Jesus was once asked which was the greatest of all the laws God gave to man. Christ answered: “‘You must love Jehovah your God with your whole heart and with your whole soul and with your whole mind.’ This is the greatest and first commandment. The second, like it, is this, ‘You must love your neighbor as yourself.’” (Matthew 22:37-39) Jesus taught that when it comes to paying “God’s things to God,” the first thing we owe Him is love—which involves our wholehearted, complete allegiance.
Can such love be divided? Can our loyalty be split, with some going to Jehovah God and his heavenly government and some going to an earthly government? Jesus himself stated the principle: “No one can slave for two masters; for either he will hate the one and love the other, or he will stick to the one and despise the other.” (Matthew 6:24) Jesus was there speaking about dividing one’s loyalties between God and riches, but he clearly felt that the same principle applied to involvement in politics—as did his followers in the first century.

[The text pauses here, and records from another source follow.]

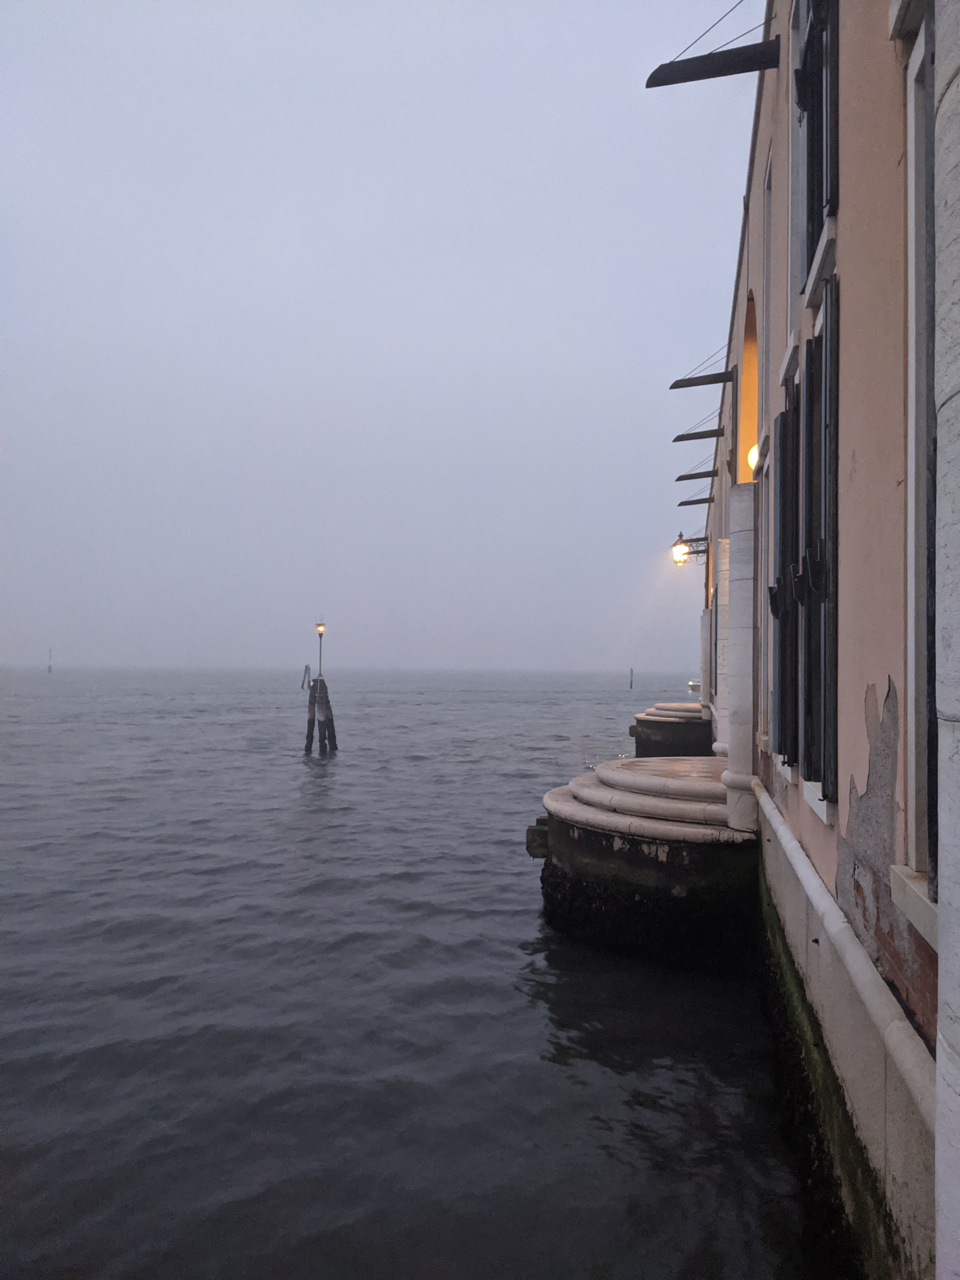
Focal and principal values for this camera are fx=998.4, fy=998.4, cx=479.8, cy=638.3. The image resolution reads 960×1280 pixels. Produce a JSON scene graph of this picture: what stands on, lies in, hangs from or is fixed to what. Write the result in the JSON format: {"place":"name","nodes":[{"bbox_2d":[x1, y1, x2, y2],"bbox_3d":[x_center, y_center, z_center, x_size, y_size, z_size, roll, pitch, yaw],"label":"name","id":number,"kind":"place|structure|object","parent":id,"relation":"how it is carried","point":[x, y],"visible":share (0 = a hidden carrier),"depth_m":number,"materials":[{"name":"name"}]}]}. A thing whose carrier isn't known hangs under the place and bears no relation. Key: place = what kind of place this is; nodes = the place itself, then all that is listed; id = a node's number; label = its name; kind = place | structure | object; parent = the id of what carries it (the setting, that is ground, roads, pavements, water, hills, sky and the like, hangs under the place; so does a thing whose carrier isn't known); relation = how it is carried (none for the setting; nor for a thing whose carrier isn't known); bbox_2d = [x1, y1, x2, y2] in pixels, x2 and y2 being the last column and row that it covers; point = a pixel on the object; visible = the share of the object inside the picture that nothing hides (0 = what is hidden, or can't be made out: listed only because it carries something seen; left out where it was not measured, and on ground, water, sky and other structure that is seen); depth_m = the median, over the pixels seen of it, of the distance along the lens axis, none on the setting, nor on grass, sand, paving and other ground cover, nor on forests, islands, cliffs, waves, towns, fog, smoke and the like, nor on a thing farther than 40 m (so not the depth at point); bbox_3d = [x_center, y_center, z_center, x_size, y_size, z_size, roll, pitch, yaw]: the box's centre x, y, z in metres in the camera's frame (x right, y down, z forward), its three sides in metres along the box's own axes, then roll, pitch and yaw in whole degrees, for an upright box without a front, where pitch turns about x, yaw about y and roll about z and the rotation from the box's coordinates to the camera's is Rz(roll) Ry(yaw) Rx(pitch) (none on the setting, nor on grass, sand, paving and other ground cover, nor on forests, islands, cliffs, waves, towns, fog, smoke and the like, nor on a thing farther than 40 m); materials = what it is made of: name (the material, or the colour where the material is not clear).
{"place":"outdoors","nodes":[
{"label":"outdoors","id":0,"kind":"place"},
{"bbox_2d":[0,0,761,678],"label":"sky","id":1,"kind":"structure","parent":0,"point":[723,342],"materials":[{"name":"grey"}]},
{"bbox_2d":[0,658,833,1279],"label":"sea","id":2,"kind":"structure","parent":0,"point":[410,767],"materials":[{"name":"grey liquid"}]},
{"bbox_2d":[46,648,53,673],"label":"post","id":3,"kind":"object","parent":2,"relation":"in","point":[48,668],"visible":0.98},
{"bbox_2d":[300,664,311,689],"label":"mooring post","id":4,"kind":"object","parent":2,"relation":"in","point":[307,668],"visible":0.93,"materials":[{"name":"grey wood"}]},
{"bbox_2d":[304,675,337,755],"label":"mooring post","id":5,"kind":"object","parent":2,"relation":"in","point":[312,692],"visible":0.94,"depth_m":23.93,"materials":[{"name":"brown wood"}]},
{"bbox_2d":[314,617,326,678],"bbox_3d":[-4.015,0.266,25.049,0.294,1.654,0.295,0,-1,9],"label":"lamp post","id":6,"kind":"object","parent":5,"relation":"on","point":[320,652],"visible":0.95,"depth_m":25.01,"materials":[{"name":"metal"}]},
{"bbox_2d":[628,667,634,689],"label":"marker post","id":7,"kind":"object","parent":2,"relation":"in","point":[631,673],"visible":0.97,"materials":[{"name":"brown wood"}]},
{"bbox_2d":[531,759,759,966],"bbox_3d":[1.689,2.295,8.915,2.544,2.010,3.123,0,-1,9],"label":"stone platform","id":8,"kind":"structure","parent":2,"relation":"in","point":[584,829],"depth_m":7.61,"materials":[{"name":"stone"}]},
{"bbox_2d":[526,815,550,858],"bbox_3d":[0.594,1.810,9.094,0.265,0.360,0.410,0,-1,9],"label":"block","id":9,"kind":"structure","parent":8,"relation":"attached to","point":[531,840],"depth_m":8.92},
{"bbox_2d":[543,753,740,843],"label":"stone steps","id":10,"kind":"structure","parent":8,"relation":"on","point":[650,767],"depth_m":8.03,"materials":[{"name":"stone"}]},
{"bbox_2d":[722,484,758,831],"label":"stone pillar","id":11,"kind":"structure","parent":8,"relation":"on","point":[731,541],"depth_m":7.69,"materials":[{"name":"white stone"}]},
{"bbox_2d":[631,701,714,756],"label":"pier","id":12,"kind":"structure","parent":2,"relation":"in","point":[642,722],"materials":[{"name":"stone"}]},
{"bbox_2d":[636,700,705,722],"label":"stone steps","id":13,"kind":"structure","parent":12,"relation":"on","point":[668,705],"depth_m":20.00,"materials":[{"name":"stone"}]},
{"bbox_2d":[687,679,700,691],"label":"boat","id":14,"kind":"object","parent":2,"relation":"on","point":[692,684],"visible":0.45,"depth_m":34.24,"materials":[{"name":"white"}]},
{"bbox_2d":[697,1,946,1279],"label":"building","id":15,"kind":"structure","parent":0,"point":[863,474],"depth_m":3.53,"materials":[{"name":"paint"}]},
{"bbox_2d":[671,531,708,567],"bbox_3d":[4.193,-1.746,19.849,0.892,0.766,0.531,0,-1,9],"label":"wall lamp","id":16,"kind":"object","parent":15,"relation":"attached to","point":[676,544],"visible":0.87,"depth_m":19.78,"materials":[{"name":"black metal"}]},
{"bbox_2d":[677,495,715,507],"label":"wooden beam","id":17,"kind":"structure","parent":15,"relation":"attached to","point":[681,504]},
{"bbox_2d":[675,468,718,481],"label":"beam","id":18,"kind":"structure","parent":15,"relation":"attached to","point":[681,477],"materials":[{"name":"brown"}]},
{"bbox_2d":[673,426,722,442],"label":"wooden beam","id":19,"kind":"structure","parent":15,"relation":"attached to","point":[710,431],"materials":[{"name":"brown"}]},
{"bbox_2d":[669,369,735,389],"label":"wooden beam","id":20,"kind":"structure","parent":15,"relation":"attached to","point":[687,385],"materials":[{"name":"brown"}]},
{"bbox_2d":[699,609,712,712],"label":"stone pillar","id":21,"kind":"structure","parent":15,"relation":"attached to","point":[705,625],"depth_m":19.66,"materials":[{"name":"white stone"}]},
{"bbox_2d":[644,39,780,88],"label":"wooden beam","id":22,"kind":"structure","parent":15,"relation":"attached to","point":[708,76],"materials":[{"name":"wood"}]},
{"bbox_2d":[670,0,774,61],"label":"cable","id":23,"kind":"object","parent":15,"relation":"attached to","point":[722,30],"visible":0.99,"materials":[{"name":"grey metal"}]},
{"bbox_2d":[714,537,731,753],"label":"stone pillar","id":24,"kind":"structure","parent":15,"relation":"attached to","point":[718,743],"depth_m":11.40,"materials":[{"name":"white stone"}]},
{"bbox_2d":[735,289,760,482],"bbox_3d":[2.541,-1.988,8.959,0.324,2.175,1.958,0,-1,9],"label":"arched opening","id":25,"kind":"object","parent":15,"relation":"in","point":[747,431],"visible":0.34,"depth_m":9.79,"materials":[{"name":"orange"}]},
{"bbox_2d":[746,443,760,471],"bbox_3d":[2.283,-1.455,8.090,0.248,0.325,0.258,0,-1,9],"label":"wall lamp","id":26,"kind":"object","parent":15,"relation":"attached to","point":[752,453],"visible":0.27,"depth_m":8.05,"materials":[{"name":"glass"}]},
{"bbox_2d":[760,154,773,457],"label":"window","id":27,"kind":"structure","parent":15,"relation":"in","point":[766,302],"depth_m":7.65,"materials":[{"name":"white"}]},
{"bbox_2d":[768,395,800,760],"bbox_3d":[1.886,-0.385,6.145,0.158,2.140,0.727,0,-1,9],"label":"window shutter","id":28,"kind":"object","parent":15,"relation":"attached to","point":[784,420],"visible":0.57,"depth_m":6.01,"materials":[{"name":"black wood"}]},
{"bbox_2d":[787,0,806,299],"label":"window","id":29,"kind":"structure","parent":15,"relation":"in","point":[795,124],"depth_m":5.92,"materials":[{"name":"white"}]},
{"bbox_2d":[794,0,838,288],"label":"window","id":30,"kind":"structure","parent":15,"relation":"attached to","point":[813,219],"depth_m":4.56,"materials":[{"name":"black"}]},
{"bbox_2d":[798,292,838,807],"bbox_3d":[1.580,-0.419,4.644,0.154,2.256,0.774,0,-1,9],"label":"window shutter","id":31,"kind":"object","parent":15,"relation":"attached to","point":[810,673],"visible":0.74,"depth_m":4.51,"materials":[{"name":"wood"}]},
{"bbox_2d":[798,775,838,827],"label":"window sill","id":32,"kind":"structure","parent":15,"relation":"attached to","point":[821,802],"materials":[{"name":"white stone"}]},
{"bbox_2d":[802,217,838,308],"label":"window sill","id":33,"kind":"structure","parent":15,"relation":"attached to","point":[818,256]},
{"bbox_2d":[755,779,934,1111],"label":"stone ledge","id":34,"kind":"object","parent":15,"relation":"attached to","point":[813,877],"visible":0.82,"depth_m":3.36,"materials":[{"name":"white stone"}]},
{"bbox_2d":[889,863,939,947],"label":"window sill","id":35,"kind":"structure","parent":15,"relation":"attached to","point":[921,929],"materials":[{"name":"white stone"}]},
{"bbox_2d":[899,5,939,920],"bbox_3d":[1.198,-0.539,2.372,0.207,2.602,1.056,0,-1,9],"label":"window","id":36,"kind":"structure","parent":15,"relation":"in","point":[911,643],"depth_m":2.78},
{"bbox_2d":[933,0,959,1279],"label":"stone pillar","id":37,"kind":"structure","parent":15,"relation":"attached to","point":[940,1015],"depth_m":1.64,"materials":[{"name":"white stone"}]}
]}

The oldest available records show that Jesus’ followers in the ancient world did not take any active part in politics. Because they gave all their worship to the One whom Christ worshipped, they refused to pledge allegiance to Rome and its emperor, to take up military service, and to accept public office. They suffered all manner of hostility as a result. Their enemies sometimes accused them of hatred against mankind. Was that accusation a fair one?